The relay runtimes are for executing full end-to-end models described
in a relay graph, while the latter are for executing individual
compute kernels described in a low-level TIR graph. The
GraphExecutor::Run
method is where these two runtimes interact, as
the relay runtime makes calls into a device-specific runtime to
executes an operation. Each element of the op_execs_
vector was
originally populated either with a device to device memory
copy
or with a function call to execute device-specific
calls
and we run these OPs in a single device (maybe I’m wrong about this)
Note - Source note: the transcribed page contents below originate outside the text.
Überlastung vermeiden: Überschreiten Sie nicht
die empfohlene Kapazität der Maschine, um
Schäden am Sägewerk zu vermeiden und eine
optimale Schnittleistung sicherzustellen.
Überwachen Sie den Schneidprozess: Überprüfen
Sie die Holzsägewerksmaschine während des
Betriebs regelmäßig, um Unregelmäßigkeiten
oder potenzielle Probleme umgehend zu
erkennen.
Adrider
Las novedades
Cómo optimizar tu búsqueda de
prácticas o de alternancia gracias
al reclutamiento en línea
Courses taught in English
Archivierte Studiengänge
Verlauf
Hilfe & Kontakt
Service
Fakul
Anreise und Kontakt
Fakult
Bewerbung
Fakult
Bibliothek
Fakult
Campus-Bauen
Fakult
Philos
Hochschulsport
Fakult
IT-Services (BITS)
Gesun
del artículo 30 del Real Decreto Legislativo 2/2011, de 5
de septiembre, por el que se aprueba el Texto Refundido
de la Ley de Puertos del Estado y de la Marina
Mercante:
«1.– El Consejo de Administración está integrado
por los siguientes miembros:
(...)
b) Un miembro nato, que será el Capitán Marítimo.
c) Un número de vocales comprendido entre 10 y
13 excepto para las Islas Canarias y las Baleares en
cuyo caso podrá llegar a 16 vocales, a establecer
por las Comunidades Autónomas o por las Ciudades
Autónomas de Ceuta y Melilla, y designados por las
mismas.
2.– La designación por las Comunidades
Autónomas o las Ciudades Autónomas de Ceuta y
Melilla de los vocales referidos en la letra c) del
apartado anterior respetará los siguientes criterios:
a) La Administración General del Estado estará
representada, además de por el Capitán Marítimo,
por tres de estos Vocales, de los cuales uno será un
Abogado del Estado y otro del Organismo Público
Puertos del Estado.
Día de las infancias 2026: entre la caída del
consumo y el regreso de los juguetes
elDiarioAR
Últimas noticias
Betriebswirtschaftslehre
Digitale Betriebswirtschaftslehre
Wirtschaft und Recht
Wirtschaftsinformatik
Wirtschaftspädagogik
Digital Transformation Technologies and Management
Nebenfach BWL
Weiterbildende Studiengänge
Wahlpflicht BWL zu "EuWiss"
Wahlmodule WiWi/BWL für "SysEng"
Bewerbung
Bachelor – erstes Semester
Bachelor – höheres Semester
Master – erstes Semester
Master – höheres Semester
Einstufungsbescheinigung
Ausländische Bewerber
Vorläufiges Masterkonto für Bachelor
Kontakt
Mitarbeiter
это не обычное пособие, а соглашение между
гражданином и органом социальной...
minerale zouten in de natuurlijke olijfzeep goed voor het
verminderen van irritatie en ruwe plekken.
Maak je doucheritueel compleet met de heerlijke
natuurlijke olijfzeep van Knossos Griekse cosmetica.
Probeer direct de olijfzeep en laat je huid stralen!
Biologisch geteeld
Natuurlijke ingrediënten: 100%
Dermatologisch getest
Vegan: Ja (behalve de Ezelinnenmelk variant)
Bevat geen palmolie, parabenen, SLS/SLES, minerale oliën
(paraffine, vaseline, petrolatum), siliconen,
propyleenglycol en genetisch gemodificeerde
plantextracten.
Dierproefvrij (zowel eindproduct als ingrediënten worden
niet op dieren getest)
Typically true today, but not necessarily the case. The exact
behavior depends on which level of abstraction you’re working at.
-
Compile-time Graph executor/VM/AOT codegen - The function should be
executed on whichever device is chosen at this step. Inserts array
allocations on the appropriate devices, and any device-to-device
copies that are required.
(This step has some active development to hoist the device/memory
planning so the information may be a bit outdated, but the general
steps are there. I believe that one of the goals is to reduce code
duplication between the three relay runtimes by pulling
device/memory planning into earlier steps.)
-
Run-time Graph executor/VM/AOT - The function should be executed on
whichever device is selected at compile-time, but no explicit
handling occurs at this level. Executes array allocations and
device-to-device copies as determined at compile-time. For each
operation, pass the arrays as arguments to an LLVM module that
handles the packed API.
-
LLVM module handling API - The function should be executed on
whichever device owns the argument buffers. The generated LLVM code
contains checks to verify that all argument buffers belong to the
same device (part of
binder.BindDLTensor
call), and to call DeviceAPI::SetDevice
(by inserting a call to
symbol::tvm_set_device
)
prior to any calls into a device-specific module.
-
Device-specific module - A kernel should be executed on whichever
device is currently active (from DeviceAPI::SetDeivce
), queued
onto whichever stream is currently active (from
DeviceAPI::SetStream
).
There’s been a lot of recent work towards heterogeneous compute, with
a relay graph being executed
Q1, what is the role of the class CUDAThreadEntry ?
Stores per-CPU-thread information. Both DeviceAPI::SetDevice
and
DeviceAPI::SetStream
apply to the current CPU thread, similar to how
CUDA handles cudaSetDevice
. Each CPU thread has its own copy of
CUDAThreadEntry
, which is then read to determine which device should
execute a kernel. This is at the “Device-specific module” level.
Q2, when adding a new device, can I ignore this class and do not
implement it ? (just as the instructions given in the tutorial) ?
It isn’t strictly needed for initial implementations, but the
per-CPU-thread semantics for the active device should be implemented
in some manner to handle multiple devices being used from multiple
host threads. For example, TVM’s Vulkan runtime stores
per-CPU-threads in a
tvm::runtime::ThreadMap
(e.g. VulkanDeviceAPI::active_device_id_per_thread
),
rather than having a globally accessible thread-local entry.